LONDON (Reuters) - Thousands of commuters faced disruption to their journeys into central London on Monday due to major engineering works at Waterloo, Britain’s busiest rail station, which will last for most of August.
Nearly half of the station’s platforms were closed and significantly fewer trains were running than usual at Waterloo, the London rail hub for services from southwest England and the south coast.
The works, which will increase capacity by extending several of the station’s platforms, began over the weekend and are due to continue until Aug. 28.
“It’s three weeks of intensive activity, 24 hours a day, with a 1,000 people working on this site so there really is no alternative but to do it in this way,” Mark Carne, Chief Executive of Network Rail, which owns and operates Britain’s railway infrastructure, told Sky News.
“We choose to do it in August because there are fewer people travelling in the August month anyway so it actually is the time when we have the least impact on passengers.”

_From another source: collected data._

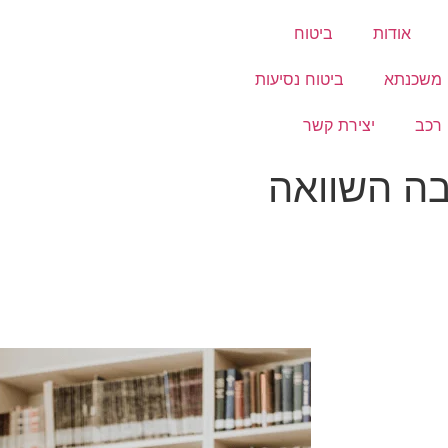
אודות
ביטוח
 משכנתא
ביטוח נסיעות
 רכב
יצירת קשר
בה השוואה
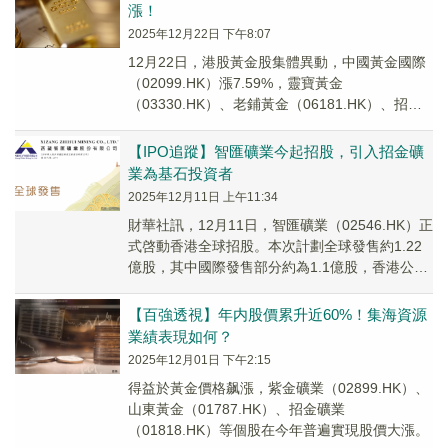
漲！
2025年12月22日 下午8:07
12月22日，港股黃金股集體異動，中國黃金國際
（02099.HK）漲7.59%，靈寶黃金
（03330.HK）、老鋪黃金（06181.HK）、招金
礦業（01818.HK）、山東黃金...
【IPO追蹤】智匯礦業今起招股，引入招金礦
業為基石投資者
2025年12月11日 上午11:34
財華社訊，12月11日，智匯礦業（02546.HK）正
式啓動香港全球招股。本次計劃全球發售約1.22
億股，其中國際發售部分約為1.1億股，香港公開
發售部分為1219.6萬股。
【百強透視】年内股價累升近60%！集海資源
業績表現如何？
2025年12月01日 下午2:15
得益於黃金價格飙漲，紫金礦業（02899.HK）、
山東黃金（01787.HK）、招金礦業
（01818.HK）等個股在今年普遍實現股價大漲。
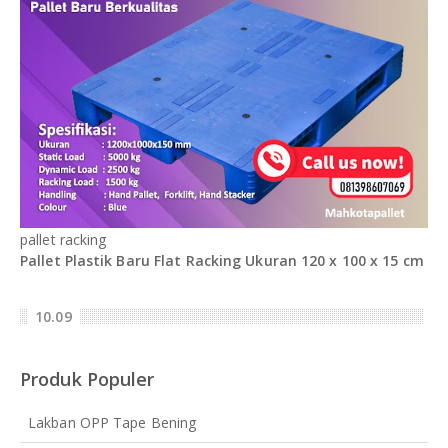
pallet racking
Pallet Plastik Baru Flat Racking Ukuran 120 x 100 x 15 cm
10.09
Produk Populer
Lakban OPP Tape Bening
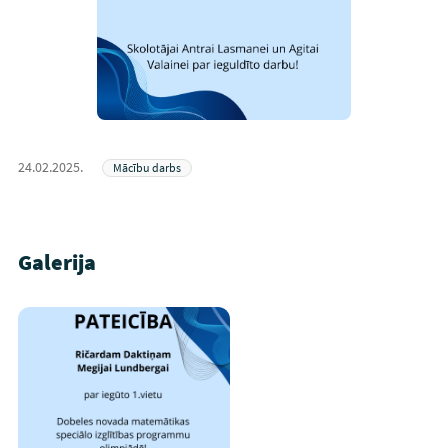
24.02.2025.
Mācību darbs
Galerija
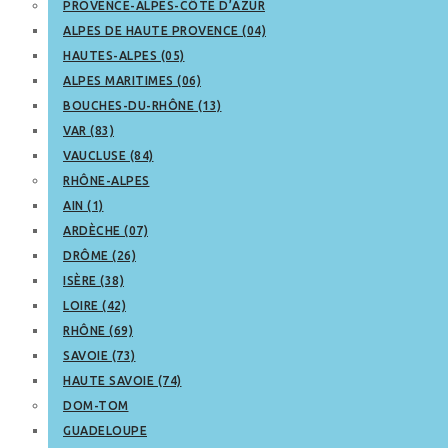
PROVENCE-ALPES-CÔTE D’AZUR
ALPES DE HAUTE PROVENCE (04)
HAUTES-ALPES (05)
ALPES MARITIMES (06)
BOUCHES-DU-RHÔNE (13)
VAR (83)
VAUCLUSE (84)
RHÔNE-ALPES
AIN (1)
ARDÈCHE (07)
DRÔME (26)
ISÈRE (38)
LOIRE (42)
RHÔNE (69)
SAVOIE (73)
HAUTE SAVOIE (74)
DOM-TOM
GUADELOUPE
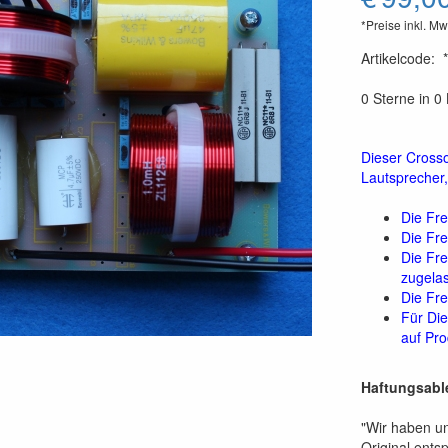
*Preise inkl. Mw
Artikelcode
:
0 Sterne in 
Dieser Cross
Lautsprecher
Die Fre
Die Fre
Die Fr
zugela
Die Fr
Für Die
auf Pro
Haftungsabl
"Wir haben un
Original entsp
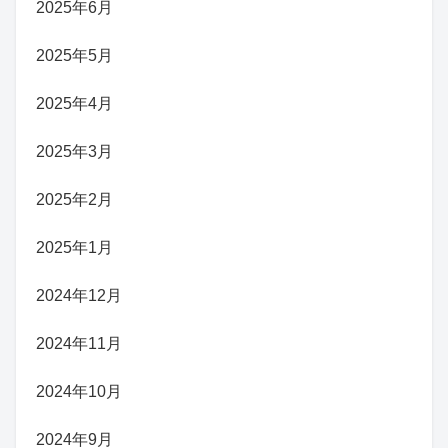
2025年6月
2025年5月
2025年4月
2025年3月
2025年2月
2025年1月
2024年12月
2024年11月
2024年10月
2024年9月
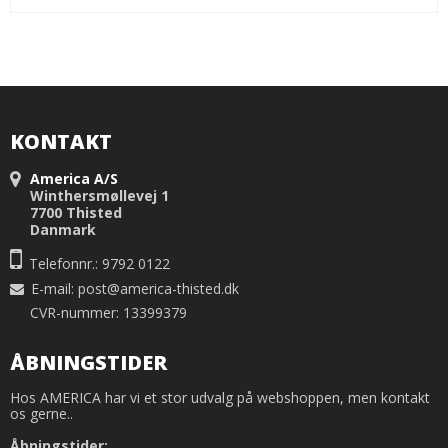
KONTAKT
America A/S
Winthersmøllevej 1
7700 Thisted
Danmark
Telefonnr.: 9792 0122
E-mail
:
post@america-thisted.dk
CVR-nummer: 13399379
ÅBNINGSTIDER
Hos AMERICA har vi et stor udvalg på webshoppen, men kontakt
os gerne..
Åbningstider:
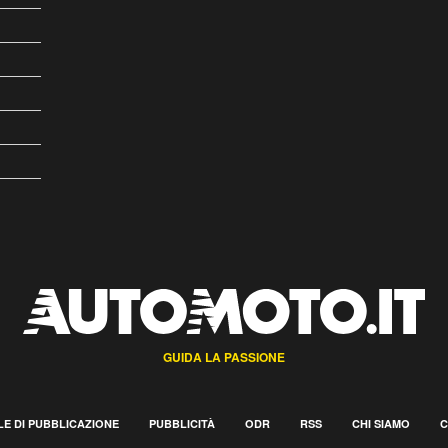
GUIDA LA PASSIONE
E DI PUBBLICAZIONE
PUBBLICITÀ
ODR
RSS
CHI SIAMO
C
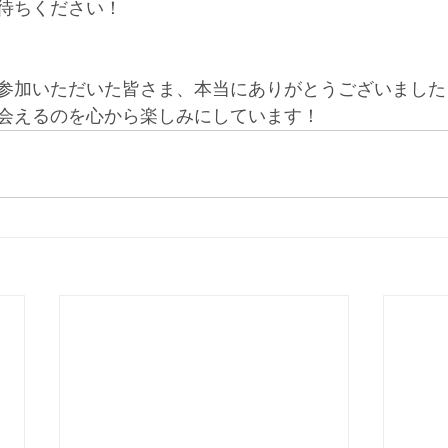
待ちください！
参加いただいた皆さま、本当にありがとうございました
会えるのを心から楽しみにしています！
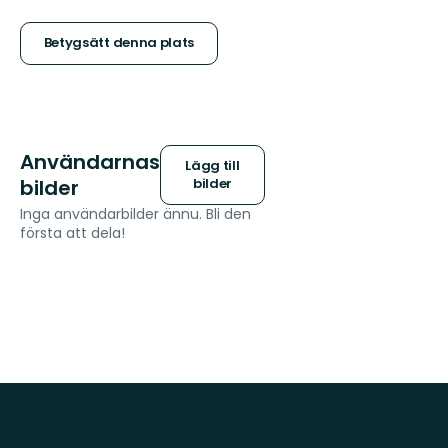
5
stjärnor
Betygsätt denna plats
Användarnas
Lägg till
bilder
bilder
Inga användarbilder ännu. Bli den
första att dela!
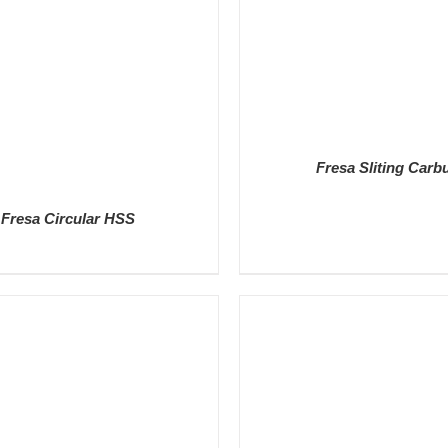
Fresa Sliting Carb
Fresa Circular HSS
DETALLES
DETALLES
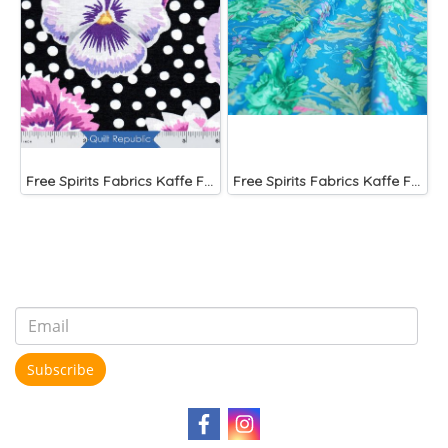
Free Spirits Fabrics Kaffe Fassette Collective Blooms Black
Free Spirits Fabrics Kaffe Fassette Collective Papaver Green
Subscribe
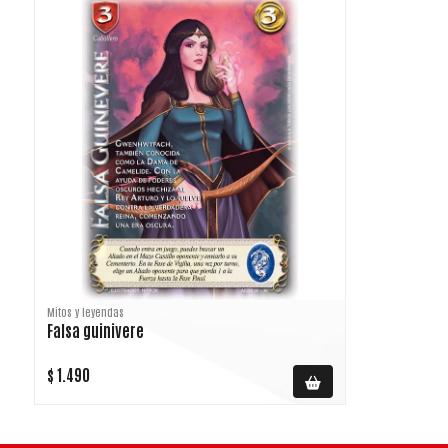
Mitos y leyendas
Falsa guinivere
$ 1.490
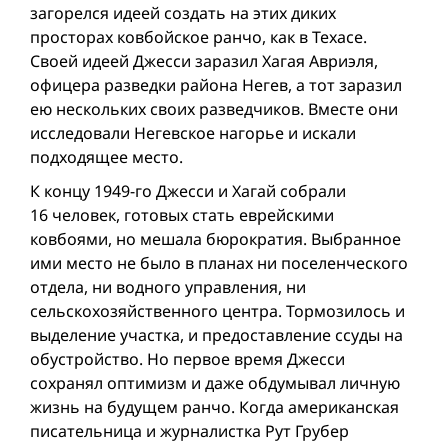
загорелся идеей создать на этих диких
просторах ковбойское ранчо, как в Техасе.
Своей идеей Джесси заразил Хагая Авриэля,
офицера разведки района Негев, а тот заразил
ею нескольких своих разведчиков. Вместе они
исследовали Негевское нагорье и искали
подходящее место.
К концу 1949-го Джесси и Хагай собрали
16 человек, готовых стать еврейскими
ковбоями, но мешала бюрократия. Выбранное
ими место не было в планах ни поселенческого
отдела, ни водного управления, ни
сельскохозяйственного центра. Тормозилось и
выделение участка, и предоставление ссуды на
обустройство. Но первое время Джесси
сохранял оптимизм и даже обдумывал личную
жизнь на будущем ранчо. Когда американская
писательница и журналистка Рут Грубер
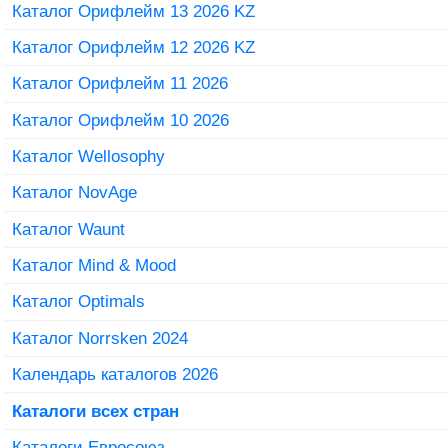
Каталог Орифлейм 13 2026 KZ
Каталог Орифлейм 12 2026 KZ
Каталог Орифлейм 11 2026
Каталог Орифлейм 10 2026
Каталог Wellosophy
Каталог NovAge
Каталог Waunt
Каталог Mind & Mood
Каталог Optimals
Каталог Norrsken 2024
Календарь каталогов 2026
Каталоги всех стран
Каталоги Евросоюз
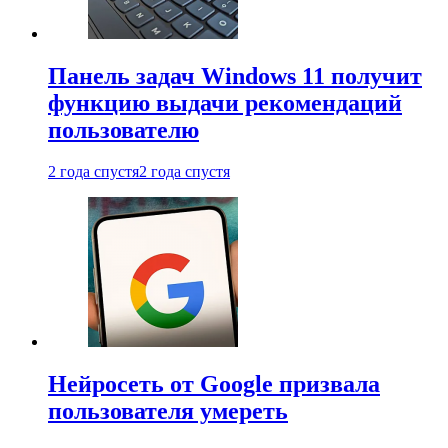
Панель задач Windows 11 получит
функцию выдачи рекомендаций
пользователю
2 года спустя
2 года спустя
Нейросеть от Google призвала
пользователя умереть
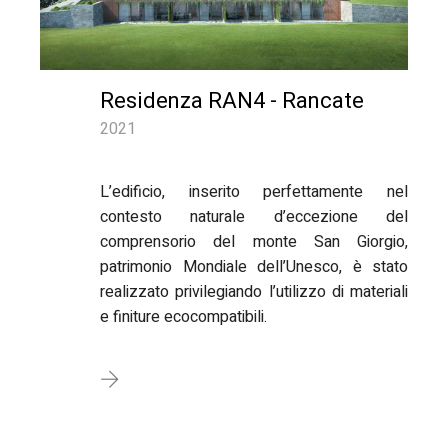
Residenza RAN4 - Rancate
2021
L’edificio, inserito perfettamente nel
contesto naturale d’eccezione del
comprensorio del monte San Giorgio,
patrimonio Mondiale dell’Unesco, è stato
realizzato privilegiando l’utilizzo di materiali
e finiture ecocompatibili.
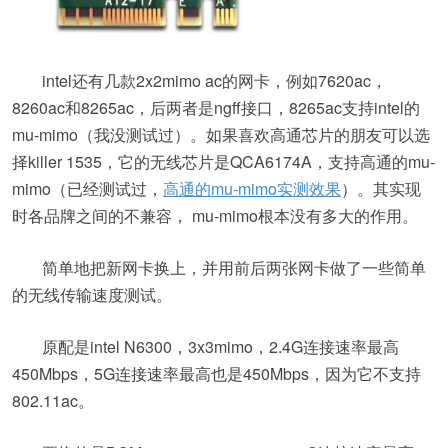
intel还有几款2x2mimo ac的网卡，例如7620ac，
8260ac和8265ac，后两者是ngff接口，8265ac支持intel的
mu-mimo（我没测试过）。如果喜欢高通芯片的朋友可以选
择killer 1535，它的无线芯片是QCA6174A，支持高通的mu-
mimo（已经测试过，
高通的mu-mimo实测效果
）。其实现
时各品牌之间的不兼容， mu-mimo根本没有多大的作用。
简单地把新网卡换上，并用前后两张网卡做了一些简单
的无线传输速度测试。
原配是intel N6300，3x3mimo，2.4G连接速率最高
450Mbps，5G连接速率最高也是450Mbps，因为它不支持
802.11ac。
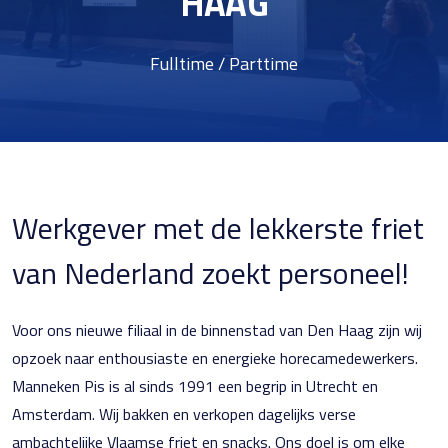
HAAG
Fulltime / Parttime
Werkgever met de lekkerste friet
van Nederland zoekt personeel!
Voor ons nieuwe filiaal in de binnenstad van Den Haag zijn wij
opzoek naar enthousiaste en energieke horecamedewerkers.
Manneken Pis is al sinds 1991 een begrip in Utrecht en
Amsterdam. Wij bakken en verkopen dagelijks verse
ambachtelijke Vlaamse friet en snacks. Ons doel is om elke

Waterloo handles some 100 million passenger journeys a year, and commuters were advised to take holiday, work from home or find an alternative route where possible to avoid longer journeys and queues to get into stations. Some suburban stations were closed completely.
It appeared many had heeded those warnings and stayed away on Monday, with those who did travel commenting on social media that their journey had not been as bad as they had expected.
“All things considered I think this morning’s commute went quite well. No more busy than normal despite fewer trains,” wrote user @HarriLizzi. “Thanks to everyone avoiding #Waterloo, those of us who can’t really appreciate it!”